Offer a guiding hand
While you don’t want to maintain such tight control over your teen that they can’t eventually learn to function as an adult, you have wisdom and knowledge they haven’t yet gained.
So it’s a delicate balancing act between letting them run wild and controlling their every move.
Here are some strategies from psychologists on how to gently provide the guidance they don’t always know they still need.
- Set boundaries. Let them know what behavior you won’t tolerate, and why.
- Focus on the good. Reward positive behavior, such as good grades and other achievements, or instances of showing good judgment, rather than punishing the bad. And do the same yourself: Keep a diary if you have to remind yourself of the good things they do, rather than always focusing on the negative.

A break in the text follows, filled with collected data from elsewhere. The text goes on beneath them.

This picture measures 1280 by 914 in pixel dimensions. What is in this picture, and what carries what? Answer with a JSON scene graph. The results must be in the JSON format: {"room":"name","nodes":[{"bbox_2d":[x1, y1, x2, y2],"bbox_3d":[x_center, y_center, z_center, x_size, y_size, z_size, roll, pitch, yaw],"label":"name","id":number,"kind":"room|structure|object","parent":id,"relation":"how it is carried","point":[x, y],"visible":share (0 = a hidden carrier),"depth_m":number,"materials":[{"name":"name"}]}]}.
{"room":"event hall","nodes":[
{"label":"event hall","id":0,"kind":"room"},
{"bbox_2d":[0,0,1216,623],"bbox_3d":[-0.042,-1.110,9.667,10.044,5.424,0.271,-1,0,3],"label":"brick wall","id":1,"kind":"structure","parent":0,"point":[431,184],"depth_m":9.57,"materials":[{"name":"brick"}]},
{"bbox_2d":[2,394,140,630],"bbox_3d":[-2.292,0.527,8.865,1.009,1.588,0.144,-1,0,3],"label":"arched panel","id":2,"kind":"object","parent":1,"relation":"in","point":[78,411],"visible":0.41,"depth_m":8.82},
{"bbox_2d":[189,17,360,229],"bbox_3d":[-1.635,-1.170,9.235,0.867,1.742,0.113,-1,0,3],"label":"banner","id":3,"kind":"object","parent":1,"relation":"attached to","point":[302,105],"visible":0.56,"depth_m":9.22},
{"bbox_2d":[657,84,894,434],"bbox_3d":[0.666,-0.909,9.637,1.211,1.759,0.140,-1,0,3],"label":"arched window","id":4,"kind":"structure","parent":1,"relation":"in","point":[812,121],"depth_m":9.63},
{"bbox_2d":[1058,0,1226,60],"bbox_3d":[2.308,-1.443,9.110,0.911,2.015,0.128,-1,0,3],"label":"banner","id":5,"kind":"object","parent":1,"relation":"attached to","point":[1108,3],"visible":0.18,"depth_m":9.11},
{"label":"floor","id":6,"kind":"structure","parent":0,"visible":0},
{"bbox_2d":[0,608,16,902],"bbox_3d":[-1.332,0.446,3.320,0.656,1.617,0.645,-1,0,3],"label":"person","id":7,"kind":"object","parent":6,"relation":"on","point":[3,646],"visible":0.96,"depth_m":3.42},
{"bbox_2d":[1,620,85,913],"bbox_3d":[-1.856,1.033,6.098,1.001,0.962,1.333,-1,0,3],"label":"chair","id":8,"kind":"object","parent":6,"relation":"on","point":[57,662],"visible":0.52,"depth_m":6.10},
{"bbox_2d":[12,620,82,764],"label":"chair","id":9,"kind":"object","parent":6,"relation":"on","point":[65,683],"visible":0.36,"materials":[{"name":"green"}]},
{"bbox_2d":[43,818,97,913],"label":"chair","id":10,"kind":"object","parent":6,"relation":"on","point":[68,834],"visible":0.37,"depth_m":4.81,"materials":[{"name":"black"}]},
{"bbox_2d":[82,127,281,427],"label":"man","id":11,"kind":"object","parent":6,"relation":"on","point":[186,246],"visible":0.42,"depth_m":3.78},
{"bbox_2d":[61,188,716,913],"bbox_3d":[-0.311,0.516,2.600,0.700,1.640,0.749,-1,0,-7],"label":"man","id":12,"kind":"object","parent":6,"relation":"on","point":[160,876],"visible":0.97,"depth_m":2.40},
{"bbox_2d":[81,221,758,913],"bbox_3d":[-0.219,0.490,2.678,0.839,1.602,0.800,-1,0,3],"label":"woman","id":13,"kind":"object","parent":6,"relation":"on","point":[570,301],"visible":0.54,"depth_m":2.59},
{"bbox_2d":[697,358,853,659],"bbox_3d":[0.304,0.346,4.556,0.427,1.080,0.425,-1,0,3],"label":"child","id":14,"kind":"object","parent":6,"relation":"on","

- Talk it out. When a teen makes a poor decision, help them see why it was a mistake, and what they could have done differently. Teach them the difference between reacting impulsively and responding thoughtfully to choices.
- Provide an outlet. Teenagers are bursting with energy, both positive and negative, so encourage them to get involved in physical activities that can help them use that energy constructively. And teach them the value of waiting to react to situations by taking a deep breath or walking away from triggers.
As long as they’re living under your roof, you are responsible for them. So give them wings, but let them know you’ll be keeping an eye out for dangers lurking nearby.